About Walker & Dunlop
Walker & Dunlop (NYSE: WD), headquartered in Bethesda, Maryland, is one of the largest commercial real estate finance companies in the United States. The Company provides a comprehensive range of capital solutions for all commercial real estate asset classes, as well as investment sales brokerage services to owners of multifamily properties. Walker & Dunlop is included on the S&P SmallCap 600 Index and was ranked as one of FORTUNE Magazine's Fastest Growing Companies in 2014, 2017, and 2018. Walker & Dunlop's 1,000+ professionals in 38 offices across the nation have an unyielding commitment to client satisfaction.

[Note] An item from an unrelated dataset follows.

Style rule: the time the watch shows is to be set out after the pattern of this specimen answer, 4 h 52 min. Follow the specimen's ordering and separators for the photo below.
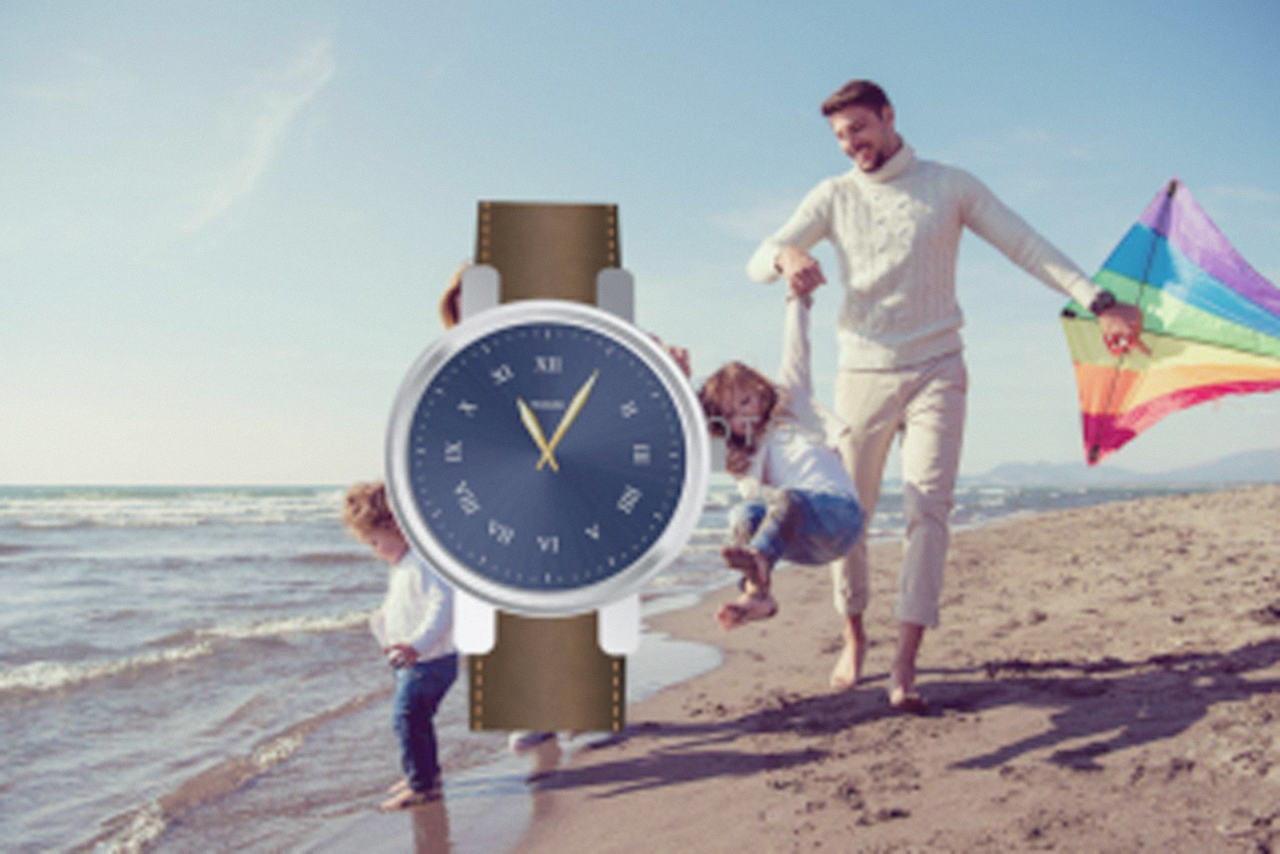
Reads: 11 h 05 min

Non-GAAP Financial Measures
To supplement our financial statements presented in accordance with United States generally accepted accounting principles ("GAAP"), the Company uses adjusted EBITDA, a non-GAAP financial measure. The presentation of adjusted EBITDA is not intended to be considered in isolation or as a substitute for, or superior to, the financial information prepared and presented in accordance with GAAP. When analyzing our operating performance, readers should use adjusted EBITDA in addition to, and not as an alternative for, net income. Adjusted EBITDA represents net income before income taxes, interest expense on our term loan facility, and amortization and depreciation, adjusted for provision (benefit) for credit losses net of write-offs, stock-based incentive compensation charges, and the fair value of expected net cash flows from servicing, net. Because not all companies use identical calculations, our presentation of adjusted EBITDA may not be comparable to similarly titled measures of other companies. Furthermore, adjusted EBITDA is not intended to be a measure of free cash flow for our management's discretionary use, as it does not reflect certain cash requirements such as tax and debt service payments. The amounts shown for adjusted EBITDA may also differ from the amounts calculated under similarly titled definitions in our debt instruments, which are further adjusted to reflect certain other cash and non-cash charges that are used to determine compliance with financial covenants.
We use adjusted EBITDA to evaluate the operating performance of our business, for comparison with forecasts and strategic plans and for benchmarking performance externally against competitors. We believe that this non-GAAP measure, when read in conjunction with the Company's GAAP financials, provides useful information to investors by offering:
- the ability to make more meaningful period-to-period comparisons of the Company's on-going operating results;
- the ability to better identify trends in the Company's underlying business and perform related trend analyses; and
- a better understanding of how management plans and measures the Company's underlying business.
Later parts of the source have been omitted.